I'm going to be a first-time buyer of a Smith & Wesson, and I have tested/rented both the 9mm and the 40 cal and I have to say I'm quite impressed on the lack of recoil both of them have. My only concern is that I shot relatively well with the 9mm, but I've heard of incidents where the bullet travels though and still has momentum to penetrate whomever or whatever is behind them.

I shot a perfect score (nothing under 8) with the Smith & Wesson M&P 9, and nearly a perfect with the Smith & Wesson M&P 40 (sight was a bit off), and I love them both but I can only afford one.

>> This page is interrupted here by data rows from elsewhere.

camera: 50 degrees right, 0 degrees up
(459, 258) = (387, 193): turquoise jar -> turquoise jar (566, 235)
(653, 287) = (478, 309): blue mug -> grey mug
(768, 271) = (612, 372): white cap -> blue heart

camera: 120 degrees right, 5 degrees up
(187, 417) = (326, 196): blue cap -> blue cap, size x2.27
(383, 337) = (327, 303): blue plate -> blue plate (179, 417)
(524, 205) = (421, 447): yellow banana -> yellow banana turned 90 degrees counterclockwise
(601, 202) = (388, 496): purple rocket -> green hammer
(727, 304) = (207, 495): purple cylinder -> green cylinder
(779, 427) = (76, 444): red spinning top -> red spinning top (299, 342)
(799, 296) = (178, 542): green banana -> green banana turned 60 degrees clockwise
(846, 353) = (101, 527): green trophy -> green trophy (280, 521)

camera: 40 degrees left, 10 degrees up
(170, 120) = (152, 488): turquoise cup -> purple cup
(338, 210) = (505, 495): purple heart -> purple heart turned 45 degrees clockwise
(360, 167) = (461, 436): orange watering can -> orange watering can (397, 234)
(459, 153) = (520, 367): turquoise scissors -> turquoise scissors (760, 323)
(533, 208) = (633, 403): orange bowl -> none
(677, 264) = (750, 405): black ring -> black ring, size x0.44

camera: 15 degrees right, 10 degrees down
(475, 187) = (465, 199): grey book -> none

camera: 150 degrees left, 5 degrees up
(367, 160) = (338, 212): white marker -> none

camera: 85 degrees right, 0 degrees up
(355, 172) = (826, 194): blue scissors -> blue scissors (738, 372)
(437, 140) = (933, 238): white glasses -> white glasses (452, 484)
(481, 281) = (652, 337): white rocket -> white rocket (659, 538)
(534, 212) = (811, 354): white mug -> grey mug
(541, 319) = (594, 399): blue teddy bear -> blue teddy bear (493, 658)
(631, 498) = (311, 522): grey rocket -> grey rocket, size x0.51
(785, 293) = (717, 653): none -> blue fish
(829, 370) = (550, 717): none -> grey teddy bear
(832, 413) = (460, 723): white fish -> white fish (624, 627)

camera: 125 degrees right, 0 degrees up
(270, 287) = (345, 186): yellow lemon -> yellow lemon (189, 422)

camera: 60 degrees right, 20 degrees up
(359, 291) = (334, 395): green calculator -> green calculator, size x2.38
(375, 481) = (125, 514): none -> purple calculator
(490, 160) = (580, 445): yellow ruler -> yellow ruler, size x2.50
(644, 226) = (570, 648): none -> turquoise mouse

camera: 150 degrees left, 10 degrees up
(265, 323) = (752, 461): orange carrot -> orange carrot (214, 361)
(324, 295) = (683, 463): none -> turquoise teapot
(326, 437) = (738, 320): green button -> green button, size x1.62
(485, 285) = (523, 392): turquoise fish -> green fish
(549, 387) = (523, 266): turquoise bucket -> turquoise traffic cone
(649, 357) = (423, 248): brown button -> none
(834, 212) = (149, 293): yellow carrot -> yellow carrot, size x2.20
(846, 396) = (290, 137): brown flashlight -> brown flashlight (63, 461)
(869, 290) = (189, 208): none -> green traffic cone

Has anyone had any problems with either? Jamming? Not firing in wet climates? Magazine coming out without pressing button?


----------



## TOF (Sep 7, 2006)

Try it you will like it. (either)

Every miss equals over penetration. You need to worry more about them than shoot throughs.

Welcome to the forum. tumbleweed


----------



## walleye (Feb 4, 2011)

I have the S&W M&P 9mm. I like it a lot. I choose the 9mm because of the availability and cost of ammunition. I have zero regrets about this gun. I also like the reliability reports on S&W.


----------